Histopathological findings:
no effects observed
Description (incidence and severity):
Microscopic examination of the reproductive organs from the untreated control and 1,400 ppm parental animals revealed no evidence of treatment-related effects.
Neuropathologic examination of tissues from the sibling males that were ataxic revealed no morphologic abnormalities.

Developmental neurotoxicity (F2)

Behaviour (functional findings):
not examined

Developmental immunotoxicity (F2)

Developmental immunotoxicity:
not examined

Effect levels (F2)

Dose descriptor:
NOAEC
Generation:
F2
Effect level:
500 ppm
Based on:
test mat.
Sex:
male/female
Basis for effect level:
clinical signs
mortality
body weight and weight gain

Target system / organ toxicity (F2)

Critical effects observed:
no

Overall reproductive toxicity

Reproductive effects observed:
yes
Lowest effective dose / conc.:
1 400 ppm
Treatment related:
yes
Relation to other toxic effects:
reproductive effects as a secondary non-specific consequence of other toxic effects

Applicant's summary and conclusion

Conclusions:
In conclusion, inhalation exposure to 1,000 ppm cyclohexanone through one generation and exposure to 250 or 500 ppm cyclohexanone through two consecutive generations did not adversely affect the growth, development, and reproductive performance of rats.
Inhalation exposure of the CD rat (progeny from parental animals exposed to 1,000 ppm) to 1,400 cyclohexanone through one generation resulted in exposure-related effects such as male body weight depressions, reduced male fertility, reduced progeny survival, and progeny body weight depressions.
In a follow-up study, the effects on the male fertility were investigated in a reproductive recovery study and reversibility could be demonstrated.
Executive summary:

A reproduction study was conducted to ascertain the potential effects of inhalation exposure to cyclohexanone vapor upon reproductive performance, growth, and development of 2 consecutive generations of CD Sprague-Dawley albino rats.
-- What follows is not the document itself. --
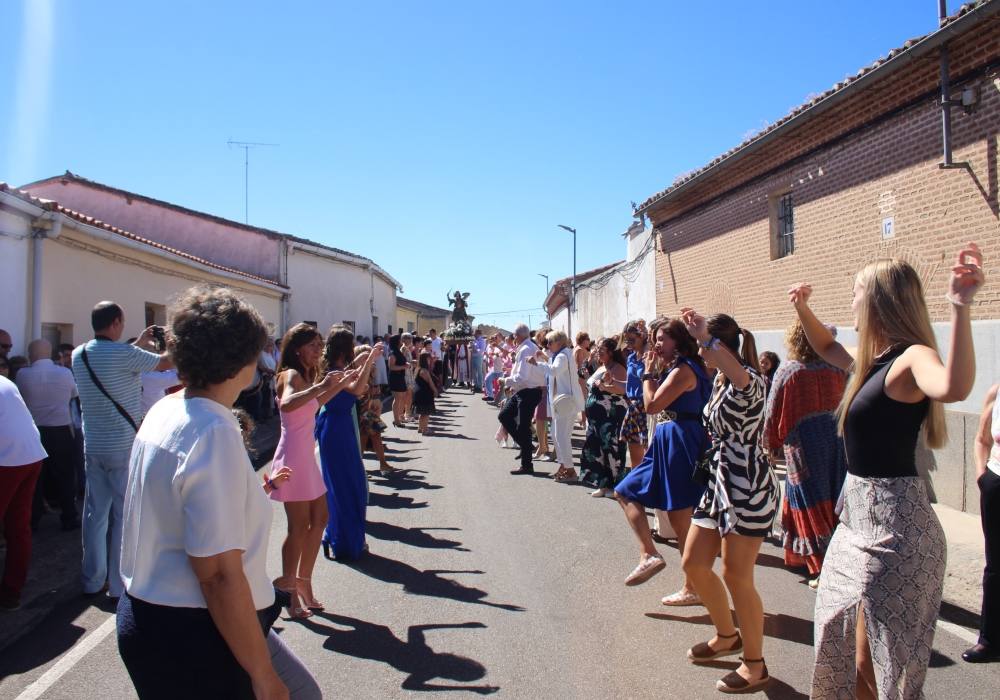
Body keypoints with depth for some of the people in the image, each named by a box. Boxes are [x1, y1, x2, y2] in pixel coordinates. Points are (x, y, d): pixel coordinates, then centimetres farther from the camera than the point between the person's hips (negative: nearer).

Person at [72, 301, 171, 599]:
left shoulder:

Groups of 30 males/30 females were exposed to either 0, 250, 500, or 1,000 ppm during the first (FO) generation. Thirty males/30 females were selected from the Fla litters of each group to continue on test as second (F1) generation animals. The F1 generation animals were exposed to 0, 250, 500, or 1,400 ppm cyclohexanone. Assessments for potential neurotoxicologic/neuropathologic effects were conducted pre-weaning and post-weaning in each Fla-litter.

 

The daily time-weighted average concentrations during the FO generation were 0, 253.2, 499.2 and 1,008.9 ppm and during the F1 generation the daily time-weighted average concentrations were 0, 249.8, 496.9, and 1,387.2 ppm of cyclohexanone. Inhalation exposure to 1,0000 ppm cyclohexanone through one generation and exposure to 250 or 500 ppm cyclohexanone through two consecutive generations did not adversely affect the growth, development, and reproductive performance of the CD Sprague-Dawley derived albino rats. Evaluation for behavioral/neurotoxicologic development of selected Fla progeny revealed no consistent differences between treated groups and the control group. Inhalation exposure of the CD rat (progeny from parental animals exposed to 1,000 ppm) to 1,400 cyclohexanone through one generation resulted in exposure-related pharmacotoxic reactions, male body weight depressions, reduced male fertility, reduced progeny survival, and progeny body weight depressions.